- [Work instructions]:
Output the line with "bottle: none [412,441,452,492]" and every following line to the end of the material, exactly as they appear.

- [Source data]:
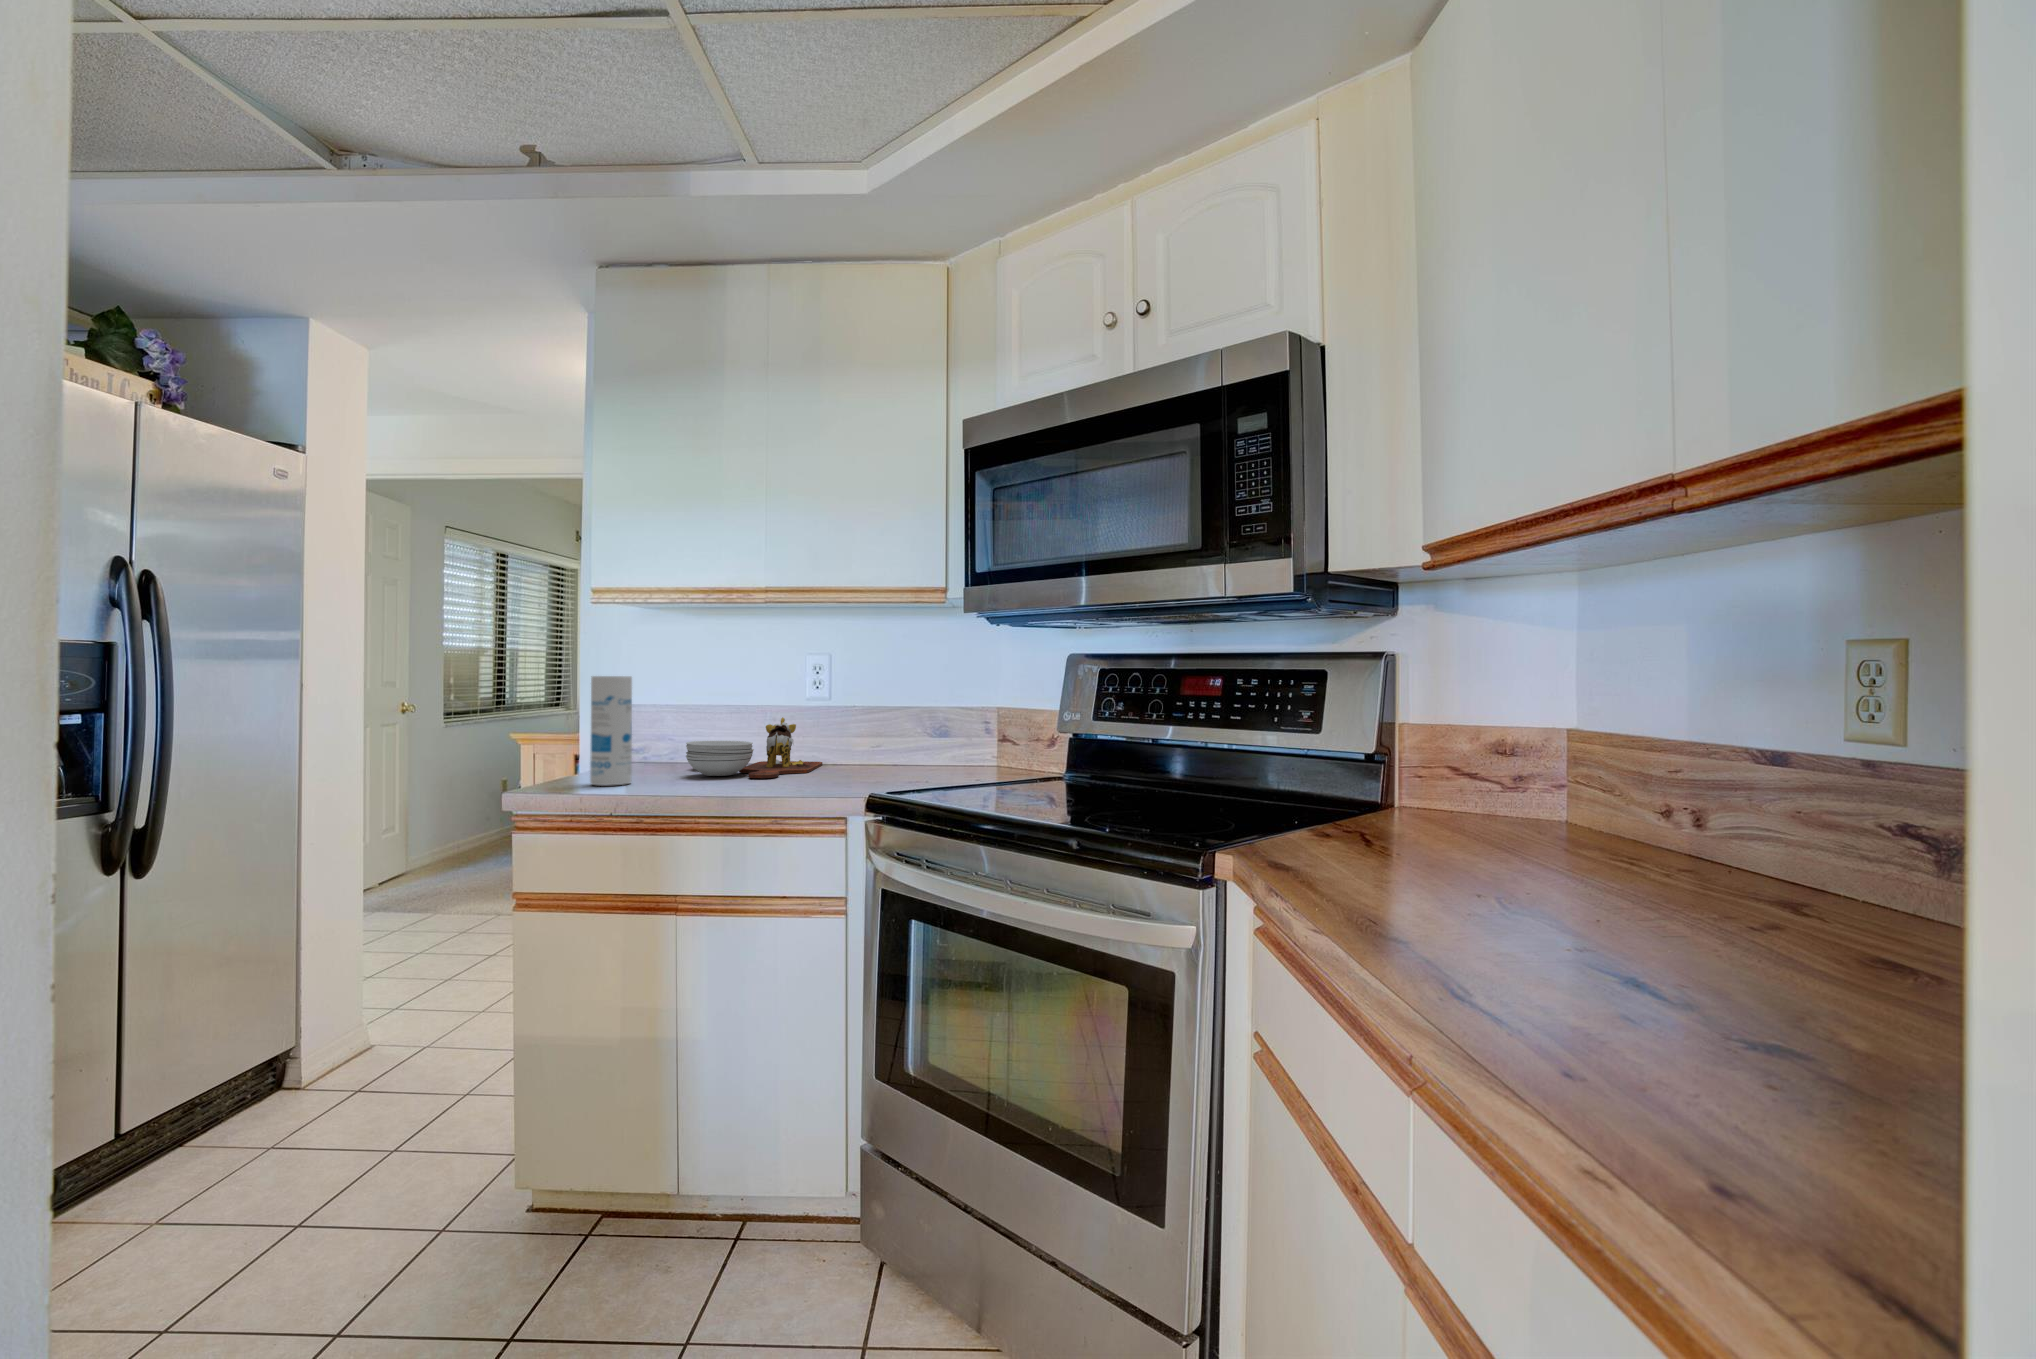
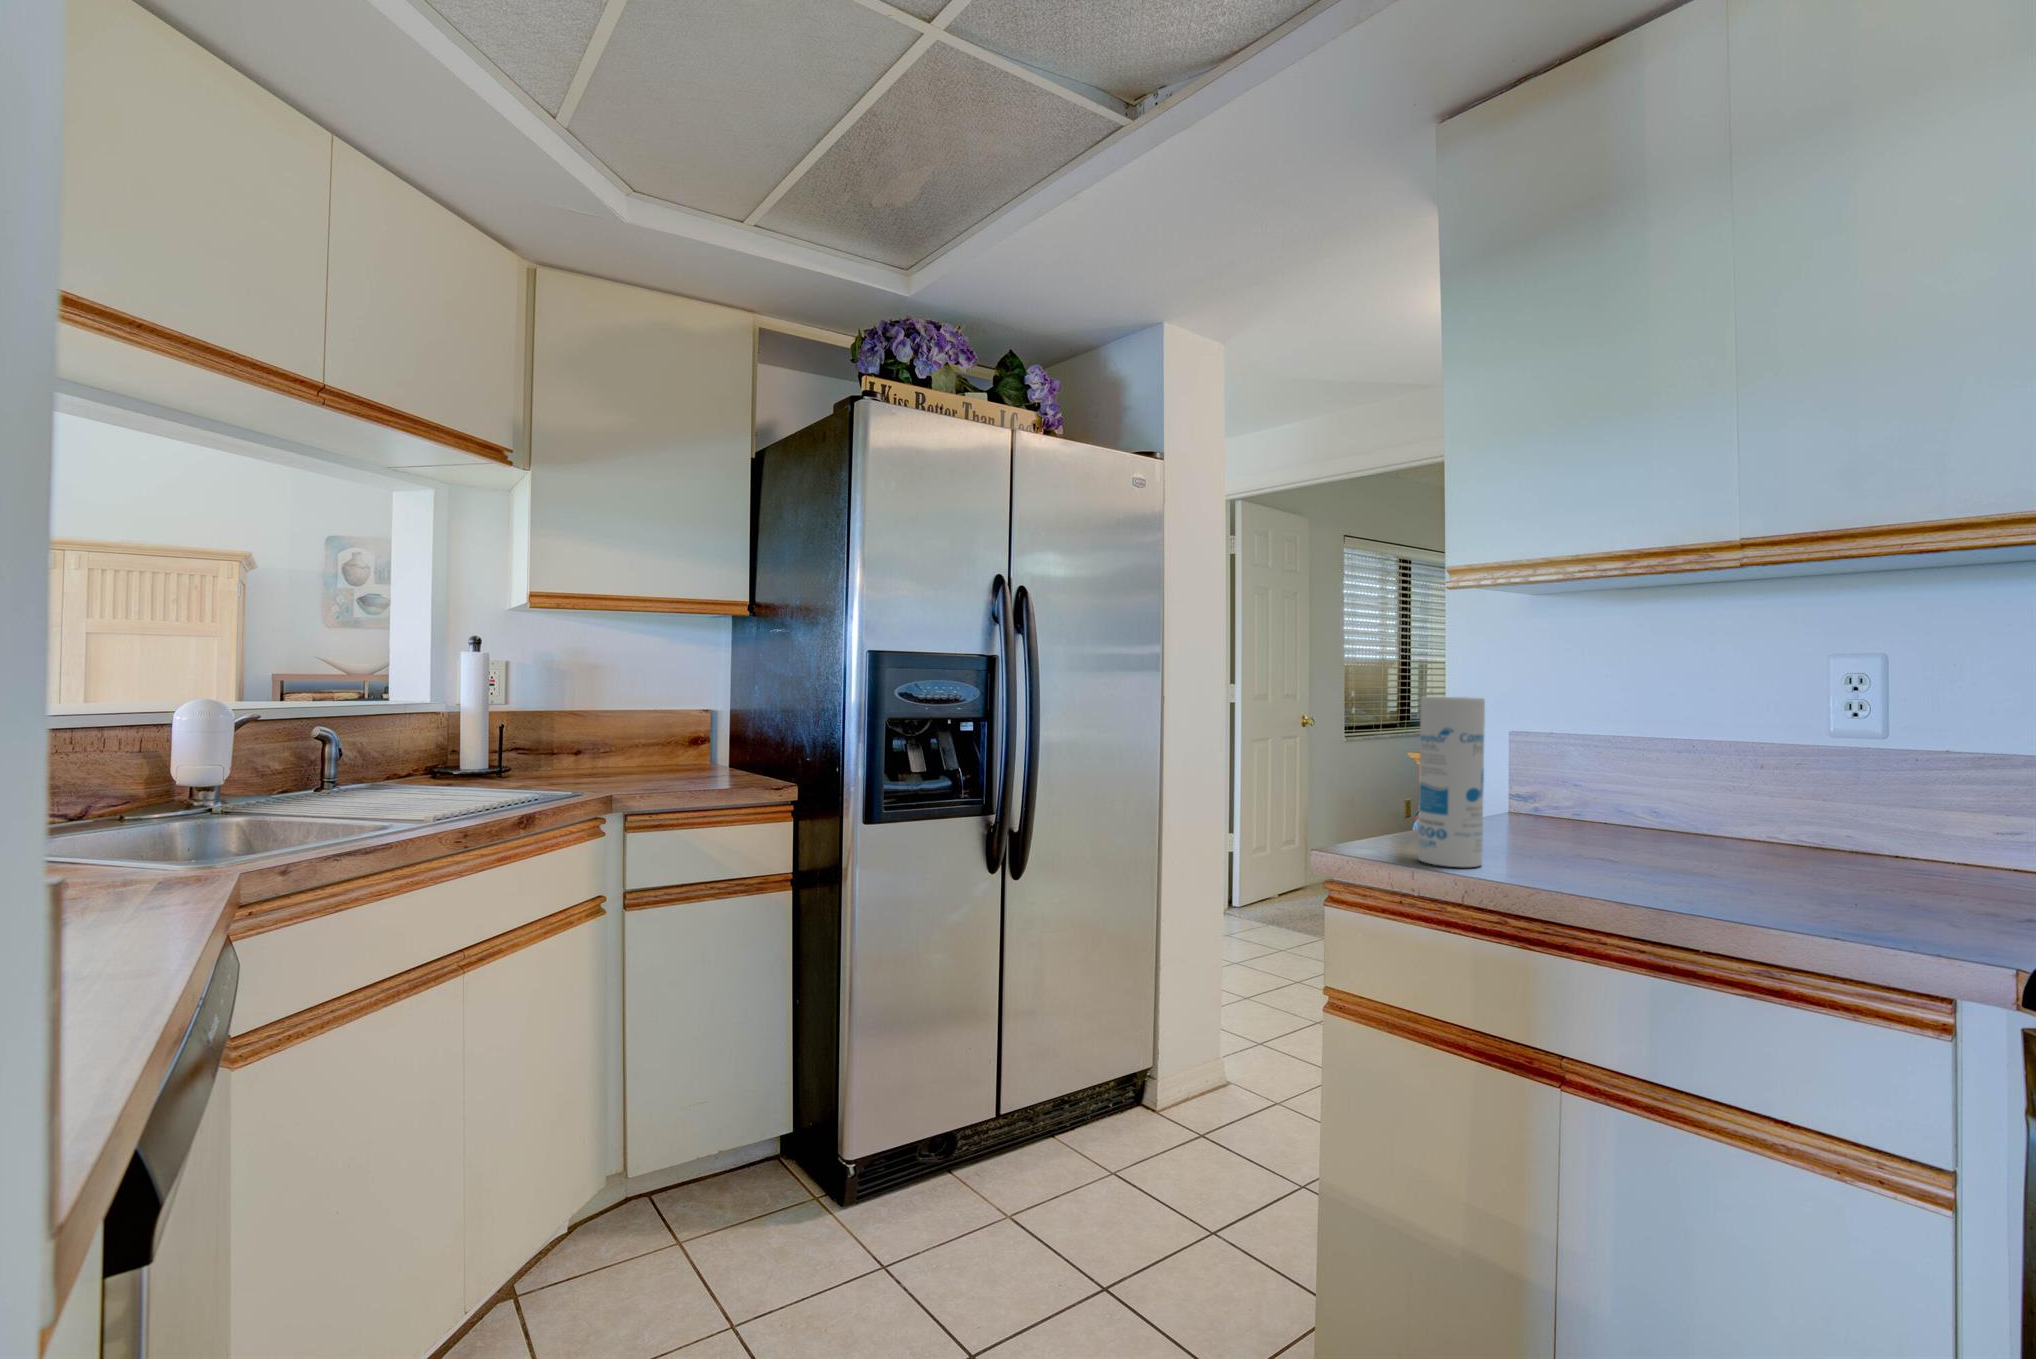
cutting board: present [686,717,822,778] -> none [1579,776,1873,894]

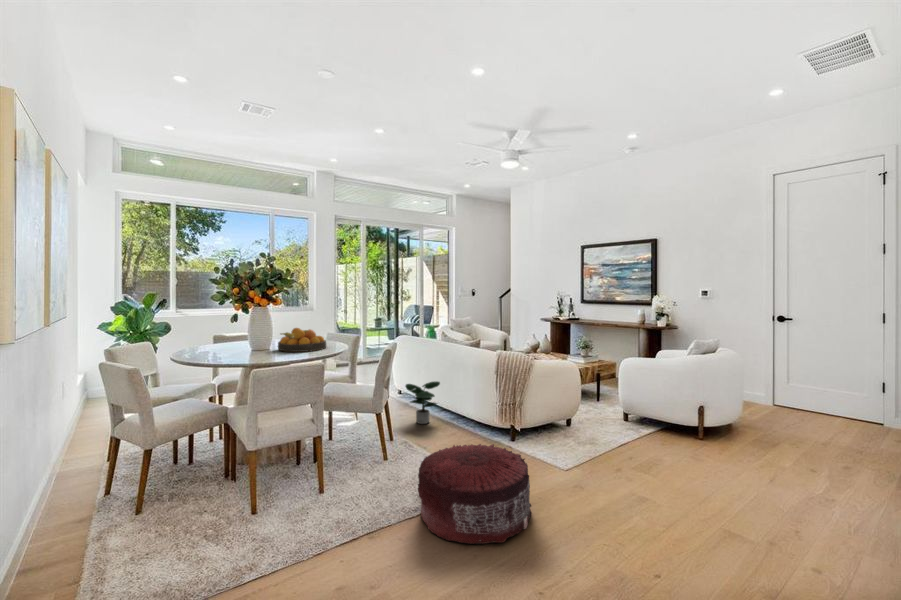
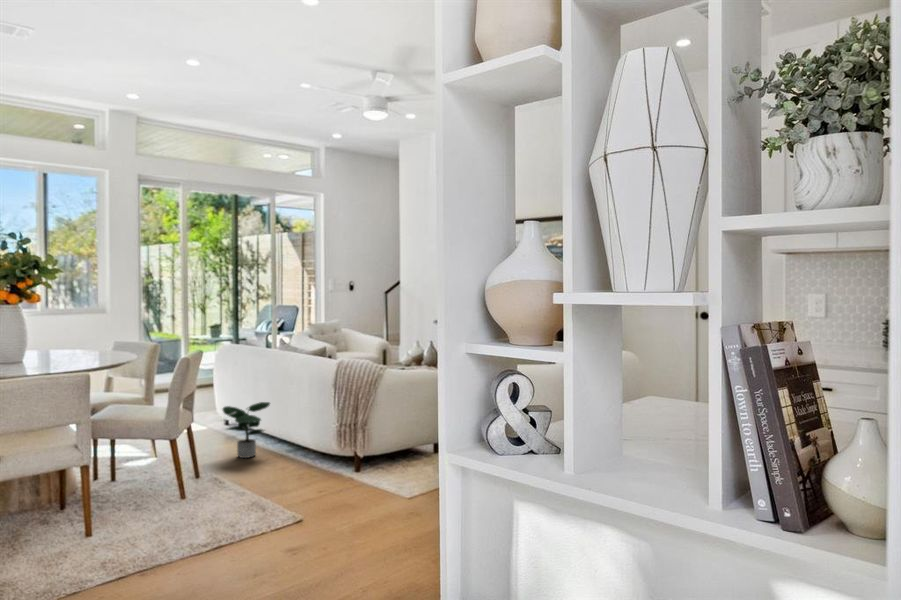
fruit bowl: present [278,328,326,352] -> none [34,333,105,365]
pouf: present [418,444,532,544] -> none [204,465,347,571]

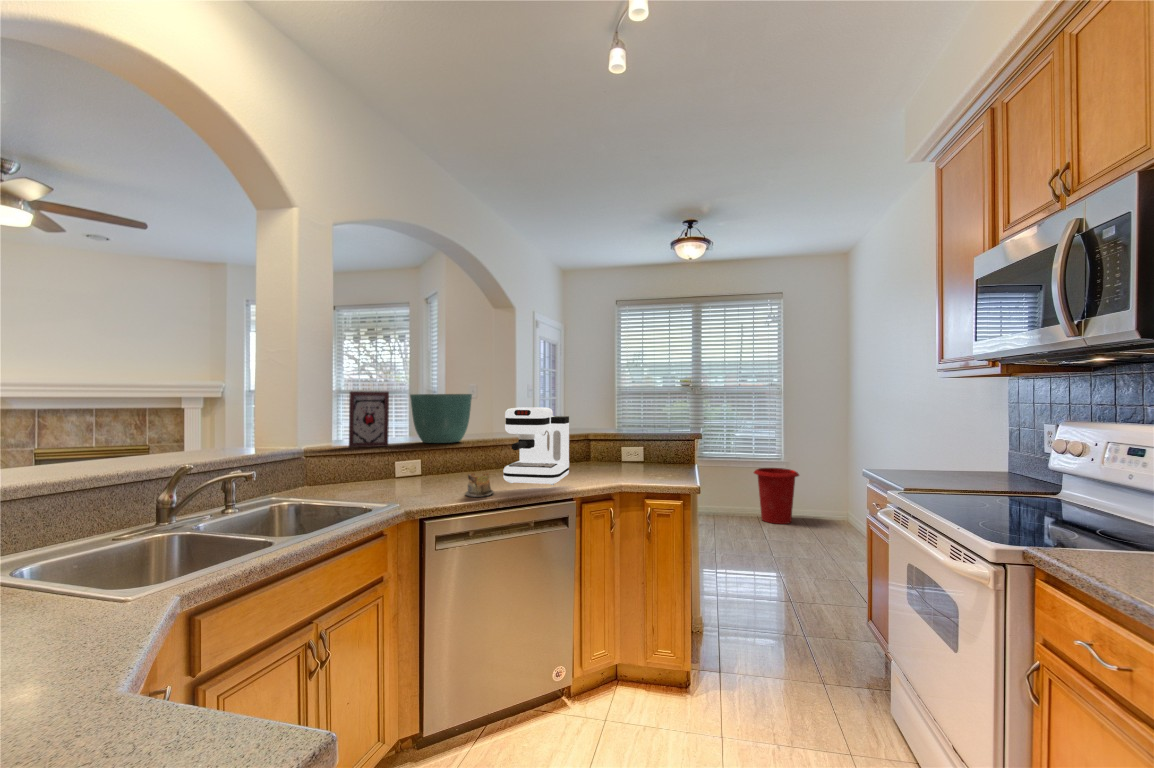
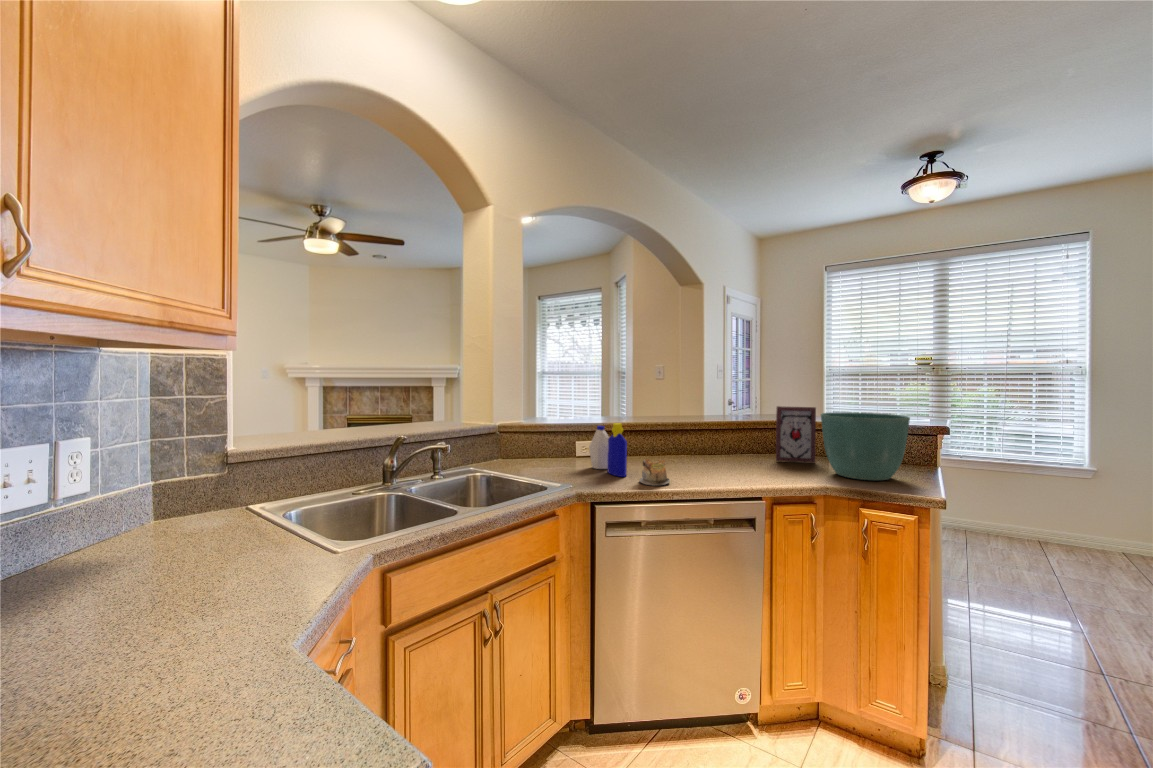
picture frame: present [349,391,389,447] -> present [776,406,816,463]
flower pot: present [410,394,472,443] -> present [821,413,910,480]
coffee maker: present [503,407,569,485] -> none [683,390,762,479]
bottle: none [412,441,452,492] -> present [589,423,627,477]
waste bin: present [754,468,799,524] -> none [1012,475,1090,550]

- [Task response]:
bottle: none [412,441,452,492] -> present [589,423,627,477]
waste bin: present [754,468,799,524] -> none [1012,475,1090,550]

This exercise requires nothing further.